--- Problem details ---
Which lines run from the line with "Зустріч у стилі" to the end of the entries? Write out exactly those, leaving out the pictures.

--- Records from a data source ---
————

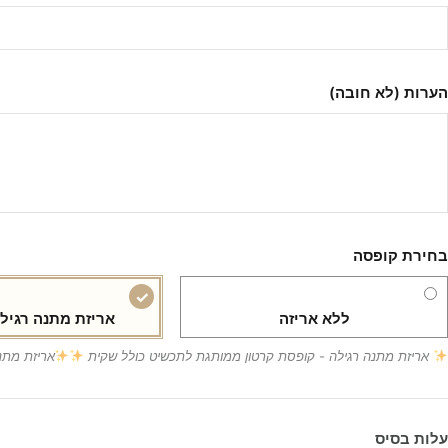
הערות (לא חובה)
בחירת קופסה
ללא אריזה
אריזת מתנה רגיל
אריזת מתנה רגילה - קופסת קרטון ממותגת לתכשיט כולל שקית
אריזת מתנ
עלות בסיס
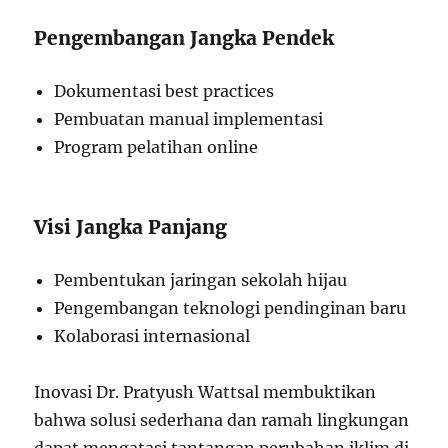
Pengembangan Jangka Pendek
Dokumentasi best practices
Pembuatan manual implementasi
Program pelatihan online
Visi Jangka Panjang
Pembentukan jaringan sekolah hijau
Pengembangan teknologi pendinginan baru
Kolaborasi internasional
Inovasi Dr. Pratyush Wattsal membuktikan
bahwa solusi sederhana dan ramah lingkungan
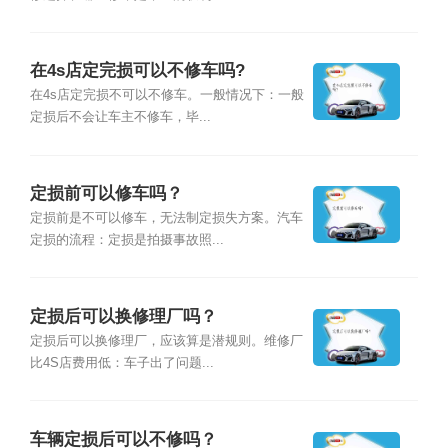
在4s店定完损可以不修车吗?
在4s店定完损不可以不修车。一般情况下：一般
定损后不会让车主不修车，毕...
定损前可以修车吗？
定损前是不可以修车，无法制定损失方案。汽车
定损的流程：定损是拍摄事故照...
定损后可以换修理厂吗？
定损后可以换修理厂，应该算是潜规则。维修厂
比4S店费用低：车子出了问题...
车辆定损后可以不修吗？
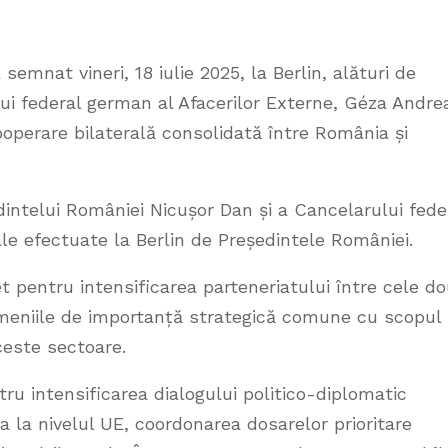
semnat vineri, 18 iulie 2025, la Berlin, alături de
lui federal german al Afacerilor Externe, Géza Andre
operare bilaterală consolidată între România și
intelui României Nicușor Dan și a Cancelarului fede
iale efectuate la Berlin de Președintele României.
 pentru intensificarea parteneriatului între cele d
omeniile de importanță strategică comune cu scopul
aceste sectoare.
 intensificarea dialogului politico-diplomatic
ea la nivelul UE, coordonarea dosarelor prioritare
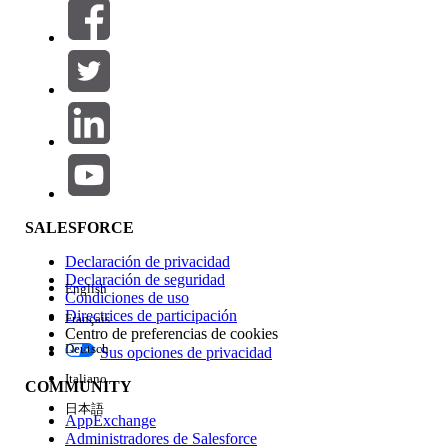
Filtros (0)
SELECCIONAR FILTROS
Agregar
Área de productos
Repercusión de función
SALESFORCE
Declaración de privacidad
Declaración de seguridad
English
Condiciones de uso
Directrices de participación
Français
Centro de preferencias de cookies
Deutsch
Sus opciones de privacidad
Edición
Italiano
COMMUNITY
日本語
AppExchange
Administradores de Salesforce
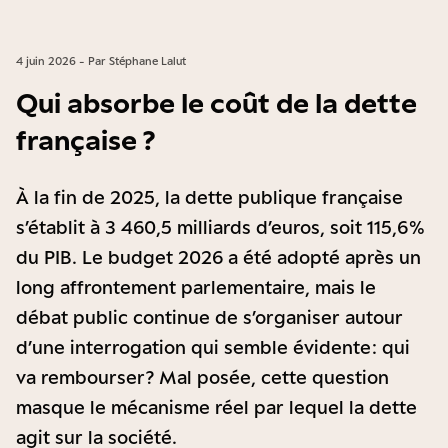
4 juin 2026 - Par Stéphane Lalut
Qui absorbe le coût de la dette
française ?
À la fin de 2025, la dette publique française
s’établit à 3 460,5 milliards d’euros, soit 115,6 %
du PIB. Le budget 2026 a été adopté après un
long affrontement parlementaire, mais le
débat public continue de s’organiser autour
d’une interrogation qui semble évidente : qui
va rembourser ? Mal posée, cette question
masque le mécanisme réel par lequel la dette
agit sur la société.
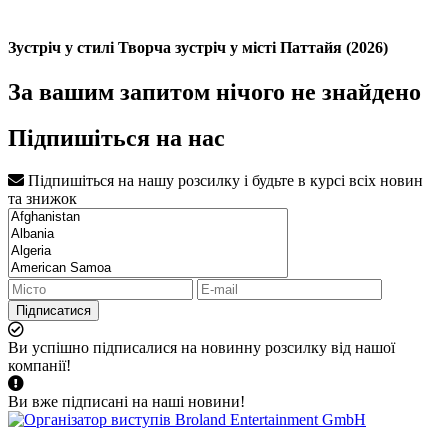
Зустріч у стилі Творча зустріч у місті Паттайя (2026)
За вашим запитом нічого не знайдено
Підпишіться на нас
Підпишіться на нашу розсилку і будьте в курсі всіх новин
та знижок
Підписатися
Ви успішно підписалися на новинну розсилку від нашої
компанії!
Ви вже підписані на наші новини!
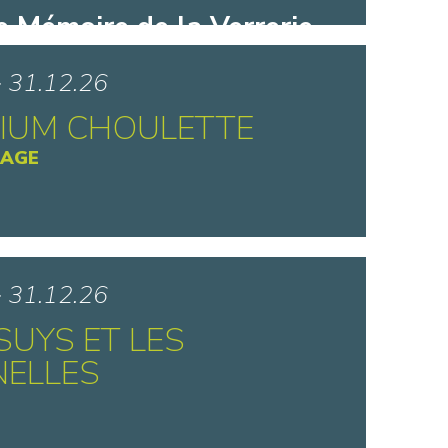
e Mémoire de la Verrerie
t - Aniche
> 31.12.26
IUM CHOULETTE
TAGE
e La Choulette - Hordain
> 31.12.26
SUYS ET LES
NELLES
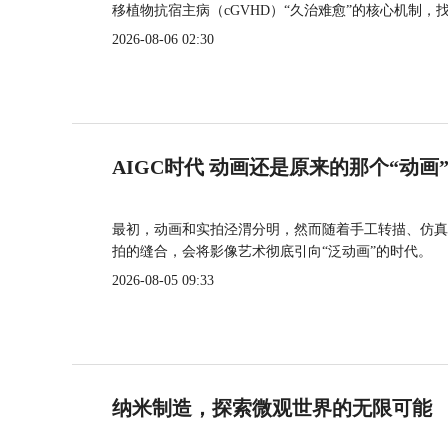
移植物抗宿主病（cGVHD）“久治难愈”的核心机制，
2026-08-06 02:30
AIGC时代 动画还是原来的那个“动画
最初，动画和实拍泾渭分明，然而随着手工转描、仿真
拍的缝合，会将影像艺术彻底引向“泛动画”的时代。
2026-08-05 09:33
纳米制造，探索微观世界的无限可能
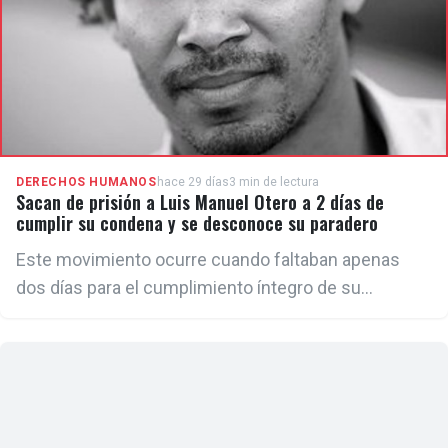
DERECHOS HUMANOS
hace 29 días
3 min de lectura
Sacan de prisión a Luis Manuel Otero a 2 días de
cumplir su condena y se desconoce su paradero
Este movimiento ocurre cuando faltaban apenas
dos días para el cumplimiento íntegro de su
condena de cinco años de prisión. De acuerdo con la
sentencia, el artista debía quedar en libertad el 9 de
julio.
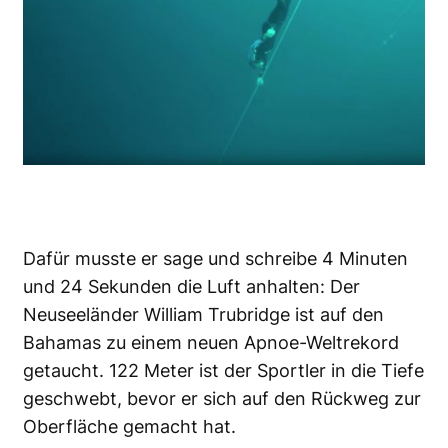
Dafür musste er sage und schreibe 4 Minuten
und 24 Sekunden die Luft anhalten: Der
Neuseeländer William Trubridge ist auf den
Bahamas zu einem
neuen Apnoe-Weltrekord
getaucht
. 122 Meter ist der Sportler in die Tiefe
geschwebt, bevor er sich auf den Rückweg
zur
Oberfläche
gemacht hat.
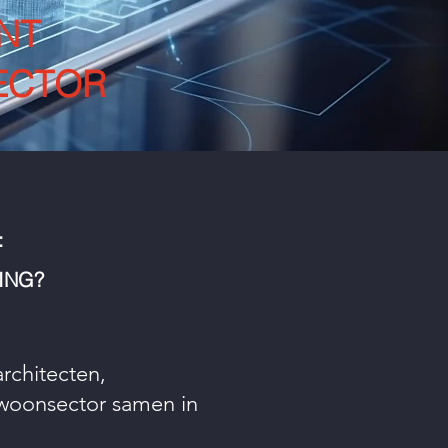
NT
ECTOR
:
ING?
rchitecten,
e woonsector samen in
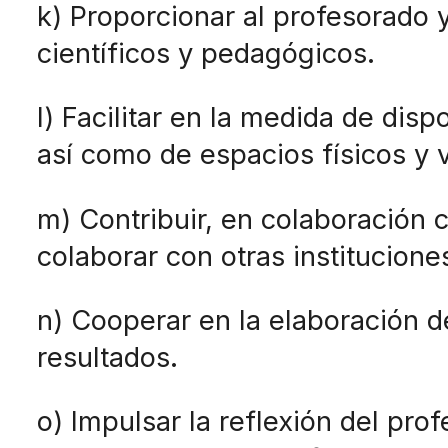
k) Proporcionar al profesorado 
científicos y pedagógicos.
l) Facilitar en la medida de dis
así como de espacios físicos y 
m) Contribuir, en colaboración c
colaborar con otras institucione
n) Cooperar en la elaboración d
resultados.
o) Impulsar la reflexión del pr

————

--- Response box ---
Зустріч у стилі Творча зустріч у місті Паттайя (2026)
За вашим запитом нічого не знайдено
Підпишіться на нас
Підпишіться на нашу розсилку і будьте в курсі всіх новин
та знижок
Підписатися
Ви успішно підписалися на новинну розсилку від нашої
компанії!
Ви вже підписані на наші новини!
e Mémoire de la Verrerie
t - Aniche
> 31.12.26
IUM CHOULETTE
TAGE
e La Choulette - Hordain
> 31.12.26
SUYS ET LES
NELLES
移植物抗宿主病（cGVHD）“久治难愈”的核心机制，
2026-08-06 02:30
AIGC时代 动画还是原来的那个“动画
最初，动画和实拍泾渭分明，然而随着手工转描、仿真
拍的缝合，会将影像艺术彻底引向“泛动画”的时代。
2026-08-05 09:33
纳米制造，探索微观世界的无限可能
DERECHOS HUMANOS
hace 29 días
3 min de lectura
Sacan de prisión a Luis Manuel Otero a 2 días de
cumplir su condena y se desconoce su paradero
Este movimiento ocurre cuando faltaban apenas
dos días para el cumplimiento íntegro de su
condena de cinco años de prisión. De acuerdo con la
sentencia, el artista debía quedar en libertad el 9 de
julio.
Dafür musste er sage und schreibe 4 Minuten
und 24 Sekunden die Luft anhalten: Der
Neuseeländer William Trubridge ist auf den
Bahamas zu einem
neuen Apnoe-Weltrekord
getaucht
. 122 Meter ist der Sportler in die Tiefe
geschwebt, bevor er sich auf den Rückweg
zur
Oberfläche
gemacht hat.
NT
ECTOR
:
ING?
rchitecten,
e woonsector samen in
k) Proporcionar al profesorado 
científicos y pedagógicos.
l) Facilitar en la medida de dis
así como de espacios físicos y 
m) Contribuir, en colaboración c
colaborar con otras institucione
n) Cooperar en la elaboración d
resultados.
o) Impulsar la reflexión del pr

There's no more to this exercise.